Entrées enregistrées
────
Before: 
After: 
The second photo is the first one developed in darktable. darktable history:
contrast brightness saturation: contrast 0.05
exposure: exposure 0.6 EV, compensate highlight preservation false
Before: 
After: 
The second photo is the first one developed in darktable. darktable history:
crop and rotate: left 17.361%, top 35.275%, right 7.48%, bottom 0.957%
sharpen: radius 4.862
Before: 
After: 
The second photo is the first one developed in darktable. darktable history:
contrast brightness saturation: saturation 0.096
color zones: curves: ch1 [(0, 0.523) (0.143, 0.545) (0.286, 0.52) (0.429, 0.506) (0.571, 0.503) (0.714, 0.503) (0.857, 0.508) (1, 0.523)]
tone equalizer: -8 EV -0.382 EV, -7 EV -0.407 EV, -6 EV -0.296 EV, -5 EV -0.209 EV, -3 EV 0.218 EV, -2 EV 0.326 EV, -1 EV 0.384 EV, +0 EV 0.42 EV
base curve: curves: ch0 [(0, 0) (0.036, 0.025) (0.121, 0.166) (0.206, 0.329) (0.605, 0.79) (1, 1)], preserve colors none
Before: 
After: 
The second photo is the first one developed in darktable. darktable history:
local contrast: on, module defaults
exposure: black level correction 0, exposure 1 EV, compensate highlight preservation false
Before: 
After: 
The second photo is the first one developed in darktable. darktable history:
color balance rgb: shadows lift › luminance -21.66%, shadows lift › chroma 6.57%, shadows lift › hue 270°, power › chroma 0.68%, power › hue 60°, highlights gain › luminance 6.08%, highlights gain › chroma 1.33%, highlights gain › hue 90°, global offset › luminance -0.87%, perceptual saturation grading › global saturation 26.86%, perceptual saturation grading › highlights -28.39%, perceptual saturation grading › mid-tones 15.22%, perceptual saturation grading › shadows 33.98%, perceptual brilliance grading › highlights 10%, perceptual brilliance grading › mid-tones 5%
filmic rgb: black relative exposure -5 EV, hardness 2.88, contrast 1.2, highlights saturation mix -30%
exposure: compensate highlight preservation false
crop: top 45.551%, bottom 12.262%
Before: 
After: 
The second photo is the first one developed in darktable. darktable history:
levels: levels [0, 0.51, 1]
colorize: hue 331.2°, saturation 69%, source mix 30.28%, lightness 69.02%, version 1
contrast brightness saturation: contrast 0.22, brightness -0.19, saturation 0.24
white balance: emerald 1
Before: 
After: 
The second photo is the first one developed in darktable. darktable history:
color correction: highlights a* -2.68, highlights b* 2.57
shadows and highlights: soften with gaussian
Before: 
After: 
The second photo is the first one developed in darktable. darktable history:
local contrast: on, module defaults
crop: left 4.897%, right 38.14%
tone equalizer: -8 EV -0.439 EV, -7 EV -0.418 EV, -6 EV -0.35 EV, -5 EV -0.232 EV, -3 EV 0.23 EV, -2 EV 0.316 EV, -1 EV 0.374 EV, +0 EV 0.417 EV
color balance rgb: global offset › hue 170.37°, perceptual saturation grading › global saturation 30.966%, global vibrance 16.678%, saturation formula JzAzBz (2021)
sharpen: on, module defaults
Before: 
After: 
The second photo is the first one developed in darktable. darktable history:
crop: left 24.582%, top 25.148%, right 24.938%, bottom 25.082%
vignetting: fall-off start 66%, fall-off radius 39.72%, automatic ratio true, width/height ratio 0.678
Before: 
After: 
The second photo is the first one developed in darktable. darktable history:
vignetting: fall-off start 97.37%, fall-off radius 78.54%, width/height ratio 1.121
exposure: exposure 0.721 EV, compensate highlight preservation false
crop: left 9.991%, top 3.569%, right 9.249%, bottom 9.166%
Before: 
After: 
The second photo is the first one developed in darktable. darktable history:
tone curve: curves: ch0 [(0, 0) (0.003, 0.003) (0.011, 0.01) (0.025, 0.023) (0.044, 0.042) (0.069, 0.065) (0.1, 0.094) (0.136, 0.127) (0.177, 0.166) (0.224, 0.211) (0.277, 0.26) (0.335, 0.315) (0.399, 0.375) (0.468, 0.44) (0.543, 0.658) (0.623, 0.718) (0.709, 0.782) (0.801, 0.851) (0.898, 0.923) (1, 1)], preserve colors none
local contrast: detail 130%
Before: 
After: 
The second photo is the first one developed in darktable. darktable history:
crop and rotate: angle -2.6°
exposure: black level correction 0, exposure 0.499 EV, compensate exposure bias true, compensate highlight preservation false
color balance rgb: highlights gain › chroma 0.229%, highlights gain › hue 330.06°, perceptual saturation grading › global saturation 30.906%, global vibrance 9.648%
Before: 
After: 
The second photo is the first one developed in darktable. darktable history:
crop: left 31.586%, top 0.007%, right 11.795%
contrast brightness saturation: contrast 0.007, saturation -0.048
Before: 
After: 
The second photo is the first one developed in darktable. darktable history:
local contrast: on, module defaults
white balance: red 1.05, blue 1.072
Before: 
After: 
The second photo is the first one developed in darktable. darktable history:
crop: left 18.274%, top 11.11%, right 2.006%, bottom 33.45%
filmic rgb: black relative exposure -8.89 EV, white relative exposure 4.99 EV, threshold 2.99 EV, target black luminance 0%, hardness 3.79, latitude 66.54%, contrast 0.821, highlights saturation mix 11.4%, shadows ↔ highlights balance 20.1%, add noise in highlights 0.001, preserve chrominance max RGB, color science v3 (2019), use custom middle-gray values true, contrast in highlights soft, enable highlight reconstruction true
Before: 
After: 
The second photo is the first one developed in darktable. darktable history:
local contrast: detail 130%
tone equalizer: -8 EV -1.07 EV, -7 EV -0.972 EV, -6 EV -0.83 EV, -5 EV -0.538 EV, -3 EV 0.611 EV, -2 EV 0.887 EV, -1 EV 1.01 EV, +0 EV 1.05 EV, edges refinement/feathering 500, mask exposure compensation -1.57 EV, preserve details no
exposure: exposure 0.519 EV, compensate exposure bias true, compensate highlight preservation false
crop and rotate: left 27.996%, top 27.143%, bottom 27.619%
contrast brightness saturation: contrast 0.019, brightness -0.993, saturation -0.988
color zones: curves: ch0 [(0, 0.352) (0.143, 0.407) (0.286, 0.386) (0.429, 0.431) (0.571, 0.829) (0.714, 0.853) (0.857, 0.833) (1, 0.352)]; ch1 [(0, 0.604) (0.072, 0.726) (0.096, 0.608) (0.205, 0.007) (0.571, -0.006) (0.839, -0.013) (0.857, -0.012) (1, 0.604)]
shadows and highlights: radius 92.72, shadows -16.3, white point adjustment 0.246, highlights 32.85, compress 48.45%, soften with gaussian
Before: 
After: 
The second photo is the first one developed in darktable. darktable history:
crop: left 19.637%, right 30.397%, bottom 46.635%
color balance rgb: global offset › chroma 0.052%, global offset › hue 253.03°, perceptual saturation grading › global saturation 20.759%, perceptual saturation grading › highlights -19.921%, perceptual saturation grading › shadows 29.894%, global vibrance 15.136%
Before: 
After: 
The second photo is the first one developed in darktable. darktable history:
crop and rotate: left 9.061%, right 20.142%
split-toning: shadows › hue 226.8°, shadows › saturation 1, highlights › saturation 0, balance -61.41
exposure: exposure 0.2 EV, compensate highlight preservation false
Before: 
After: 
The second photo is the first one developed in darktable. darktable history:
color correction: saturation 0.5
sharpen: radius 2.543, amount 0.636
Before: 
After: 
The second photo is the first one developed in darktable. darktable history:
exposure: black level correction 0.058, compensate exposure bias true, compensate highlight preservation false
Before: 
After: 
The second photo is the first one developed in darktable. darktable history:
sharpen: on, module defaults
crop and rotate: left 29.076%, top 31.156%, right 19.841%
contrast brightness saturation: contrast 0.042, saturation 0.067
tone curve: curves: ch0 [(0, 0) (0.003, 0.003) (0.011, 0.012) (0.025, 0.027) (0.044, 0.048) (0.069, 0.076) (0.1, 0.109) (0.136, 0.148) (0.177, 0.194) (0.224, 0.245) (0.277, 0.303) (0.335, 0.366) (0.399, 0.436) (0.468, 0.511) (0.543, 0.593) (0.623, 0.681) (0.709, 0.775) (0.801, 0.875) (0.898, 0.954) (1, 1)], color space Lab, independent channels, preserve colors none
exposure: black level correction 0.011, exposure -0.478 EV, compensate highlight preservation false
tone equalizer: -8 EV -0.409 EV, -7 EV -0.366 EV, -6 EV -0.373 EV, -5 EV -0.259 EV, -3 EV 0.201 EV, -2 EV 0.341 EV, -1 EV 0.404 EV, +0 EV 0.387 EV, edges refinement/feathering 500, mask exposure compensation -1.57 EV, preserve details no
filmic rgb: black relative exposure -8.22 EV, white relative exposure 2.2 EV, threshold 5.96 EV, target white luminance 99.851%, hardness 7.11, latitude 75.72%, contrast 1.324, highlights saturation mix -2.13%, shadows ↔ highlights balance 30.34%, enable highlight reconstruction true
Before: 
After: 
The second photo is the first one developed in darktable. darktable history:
────
» DEMANDE ÉCRITE:
Transcrivez en tableau Markdown à deux colonnes, N° et Texte, les lignes de la liste allant du début jusqu'à celle qui contient "exposure: exposure 0.6", bornes incluses, en omettant les lignes vides.

» RÉPONSE ÉCRITE:
| N° | Texte |
|---|---|
| 1 | Before:  |
| 2 | After:  |
| 3 | The second photo is the first one developed in darktable. darktable history: |
| 4 | contrast brightness saturation: contrast 0.05 |
| 5 | exposure: exposure 0.6 EV, compensate highlight preservation false |